Joe Fontana, now the mayor of London, Ont., is the subject of RCMP queries after QMI Agency reported two Public Works Canada cheques totalling more than $20,000 were cut to pay for a reception in 2005.
On Monday, Fontana used his website to say he's hired a lawyer who has instructed him not to comment until the RCMP complete a preliminary review of the charges.
But a spending watchdog says that while recent changes obligate elected officials to post some of how they spend tax dollars, they are not required to go into detail.
"The Fontana situation is another big example of how the Old Boys network on Parliament Hill looks after its own and keeps the public in the dark," Gregory Thomas of the Canadian Taxpayers Federation said.
Thomas called on MPs to follow the examples of Toronto and Alberta - two jurisdictions that post all invoices to the web as soon as they're paid.
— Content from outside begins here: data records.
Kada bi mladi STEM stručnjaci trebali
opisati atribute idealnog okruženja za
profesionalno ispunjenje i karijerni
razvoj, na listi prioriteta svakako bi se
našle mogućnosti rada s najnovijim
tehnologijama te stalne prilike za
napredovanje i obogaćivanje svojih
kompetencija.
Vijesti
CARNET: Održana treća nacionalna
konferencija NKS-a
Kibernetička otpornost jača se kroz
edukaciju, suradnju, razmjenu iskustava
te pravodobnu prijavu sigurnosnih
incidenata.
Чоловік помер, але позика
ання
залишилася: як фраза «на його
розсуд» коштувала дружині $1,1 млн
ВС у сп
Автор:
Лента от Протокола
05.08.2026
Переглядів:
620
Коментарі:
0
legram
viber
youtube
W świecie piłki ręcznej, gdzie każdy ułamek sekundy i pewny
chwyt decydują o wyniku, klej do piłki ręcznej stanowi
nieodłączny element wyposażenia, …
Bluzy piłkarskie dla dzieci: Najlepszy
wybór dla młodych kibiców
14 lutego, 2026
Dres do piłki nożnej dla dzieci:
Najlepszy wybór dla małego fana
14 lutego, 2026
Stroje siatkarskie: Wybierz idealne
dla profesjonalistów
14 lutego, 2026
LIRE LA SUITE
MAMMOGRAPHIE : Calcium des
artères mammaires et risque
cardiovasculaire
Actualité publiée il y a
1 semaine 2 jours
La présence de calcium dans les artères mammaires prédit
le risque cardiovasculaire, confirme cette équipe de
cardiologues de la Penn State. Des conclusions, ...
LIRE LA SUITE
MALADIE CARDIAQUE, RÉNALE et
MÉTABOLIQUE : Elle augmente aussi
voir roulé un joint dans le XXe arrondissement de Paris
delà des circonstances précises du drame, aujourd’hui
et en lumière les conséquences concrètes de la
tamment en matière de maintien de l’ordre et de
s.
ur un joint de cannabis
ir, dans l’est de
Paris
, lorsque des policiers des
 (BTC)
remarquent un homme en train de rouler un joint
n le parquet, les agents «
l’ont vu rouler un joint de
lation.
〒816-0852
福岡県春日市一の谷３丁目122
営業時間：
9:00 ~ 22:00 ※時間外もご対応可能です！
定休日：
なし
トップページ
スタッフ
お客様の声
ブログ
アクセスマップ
Thomas said "there's no way" it would take so long for Fontana's expenses to become public if a similar system was in place in Ottawa, where even the auditor general can't name and shame MPs or senators who abuse the public purse.
In 2009, British politicians were named in a spending inquiry that led to a major political scandal there. MPs were fired, quit, tried and convicted for spending tax dollars like they were their own - from buying houses to having their moats cleaned.
Two years ago, Nova Scotia was swept up in its own scandal that lead to jail terms for politicians after tax dollars were spent on patio furniture and electronics.
The most recent case of federal abuse was last year when former Liberal senator Raymond Lavigne was convicted of using thousands of tax dollars to spruce up his lakeside retreat.